Her paintings and photography can be found in the permanent collections of the Anchorage Museum at Rasmuson Center, the Alaska State Museum in Juneau, the Alaska Contemporary Art Bank, the Alutiiq Museum and Archeological Repository, the UAF Museum of the North, Boney Court House and in galleries and public spaces throughout the state.
She has received various awards including a Rasmuson Fellowship (2016) and a Rasmuson Individual Artist Award (2013). She was selected as artist in residence at the Denali National Park, Meyer of Munich Glass Studios in Germany and a Rasmuson Foundation Fellow at the Santa Fe Art Institute in New Mexico. She has also received grants from the NOAA, The Atwood Foundation, The Alaska Council on the Arts and the Koniag Inc. Native Corporation.
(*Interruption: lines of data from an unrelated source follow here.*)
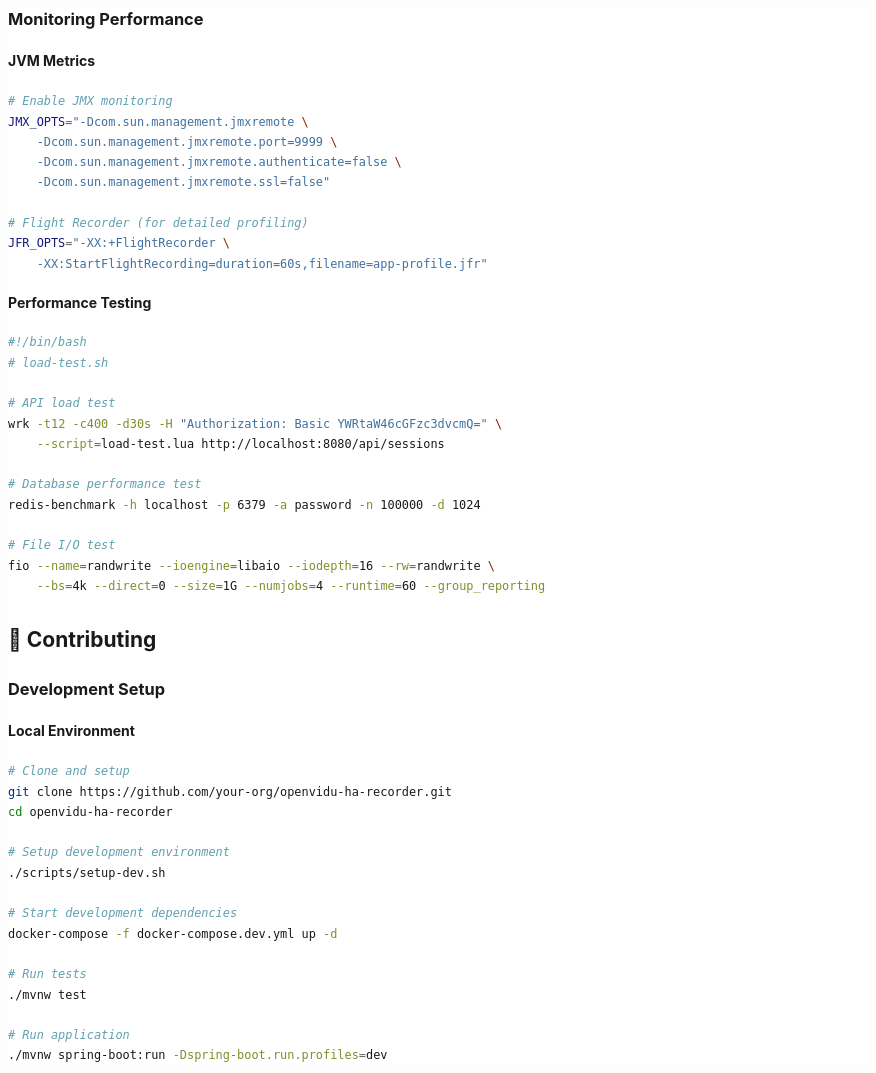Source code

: ### Monitoring Performance

#### JVM Metrics
```bash
# Enable JMX monitoring
JMX_OPTS="-Dcom.sun.management.jmxremote \
    -Dcom.sun.management.jmxremote.port=9999 \
    -Dcom.sun.management.jmxremote.authenticate=false \
    -Dcom.sun.management.jmxremote.ssl=false"

# Flight Recorder (for detailed profiling)
JFR_OPTS="-XX:+FlightRecorder \
    -XX:StartFlightRecording=duration=60s,filename=app-profile.jfr"
```

#### Performance Testing
```bash
#!/bin/bash
# load-test.sh

# API load test
wrk -t12 -c400 -d30s -H "Authorization: Basic YWRtaW46cGFzc3dvcmQ=" \
    --script=load-test.lua http://localhost:8080/api/sessions

# Database performance test
redis-benchmark -h localhost -p 6379 -a password -n 100000 -d 1024

# File I/O test
fio --name=randwrite --ioengine=libaio --iodepth=16 --rw=randwrite \
    --bs=4k --direct=0 --size=1G --numjobs=4 --runtime=60 --group_reporting
```

## 🤝 Contributing

### Development Setup

#### Local Environment
```bash
# Clone and setup
git clone https://github.com/your-org/openvidu-ha-recorder.git
cd openvidu-ha-recorder

# Setup development environment
./scripts/setup-dev.sh

# Start development dependencies
docker-compose -f docker-compose.dev.yml up -d

# Run tests
./mvnw test

# Run application
./mvnw spring-boot:run -Dspring-boot.run.profiles=dev
```
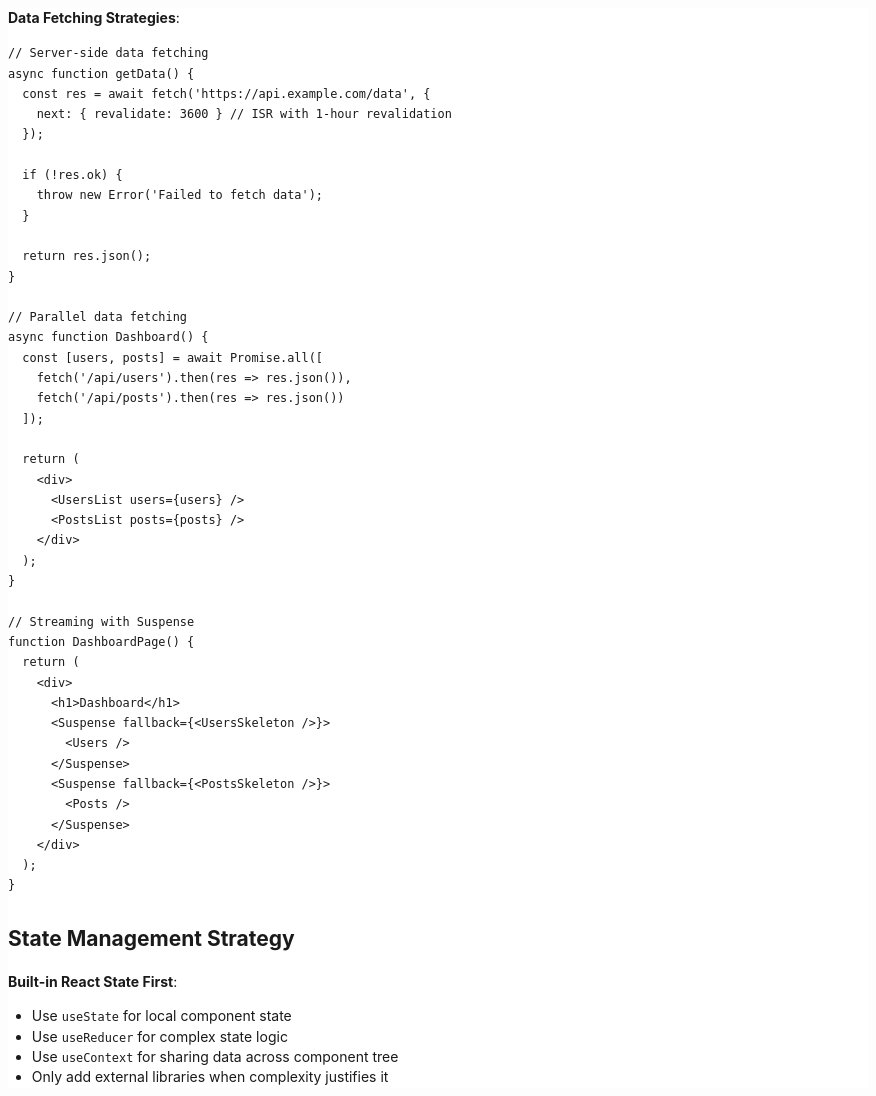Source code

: **Data Fetching Strategies**:
```tsx
// Server-side data fetching
async function getData() {
  const res = await fetch('https://api.example.com/data', {
    next: { revalidate: 3600 } // ISR with 1-hour revalidation
  });
  
  if (!res.ok) {
    throw new Error('Failed to fetch data');
  }
  
  return res.json();
}

// Parallel data fetching
async function Dashboard() {
  const [users, posts] = await Promise.all([
    fetch('/api/users').then(res => res.json()),
    fetch('/api/posts').then(res => res.json())
  ]);
  
  return (
    <div>
      <UsersList users={users} />
      <PostsList posts={posts} />
    </div>
  );
}

// Streaming with Suspense
function DashboardPage() {
  return (
    <div>
      <h1>Dashboard</h1>
      <Suspense fallback={<UsersSkeleton />}>
        <Users />
      </Suspense>
      <Suspense fallback={<PostsSkeleton />}>
        <Posts />
      </Suspense>
    </div>
  );
}
```

## State Management Strategy

**Built-in React State First**:
- Use `useState` for local component state
- Use `useReducer` for complex state logic
- Use `useContext` for sharing data across component tree
- Only add external libraries when complexity justifies it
Linda currently resides in Anchorage, Alaska and shares an artist studio in Mt. View with her husband, British artist, Graham Dane. They also have a community workshop studio at the Church of Love in Spenard where they teach art classes for children and adults.
From a young age, I have been making art, often in trouble for drawing on walls and furniture and ditching school work to sketch or paint. I was equally obsessed with the natural world, filling science class notebooks with copious sketches and eventually earning a degree in biology. Later, I studied art in Chile and have been a self-employed artist for over 17 years.
My icon portraits of Alaska native women were built on the idea that Christian iconography could be eclipsed and absorbed by indigenous cultures much in the way Christianity co-opted pagan myths and symbols as their own. Joining Alaska native symbols of spirituality, tribal landscapes, sacred animal spirits and ceremonial relics with the dominant imagery of this Western religion could be a quietly subversive act of decolonization.
My landscape work is created by direct observation, exploring the vast open spaces of Alaska. Back in the studio, I allow the fluid nature of paint to express emotions and memories of these excursions. I’ve found kindred spirits in the Canadian Group of Seven, landscape painters who read and discussed writings on theosophy, transcendentalism and Eastern philosophy. Through an intuitive and personal response to their northern environment, a powerful genre of landscape painting was created. I share in this contemplative and exploratory approach to painting. By focusing on light and space and reducing landforms to their most essential, I hope to create work that invites the viewer to consider the possibility of unseen spiritual realities.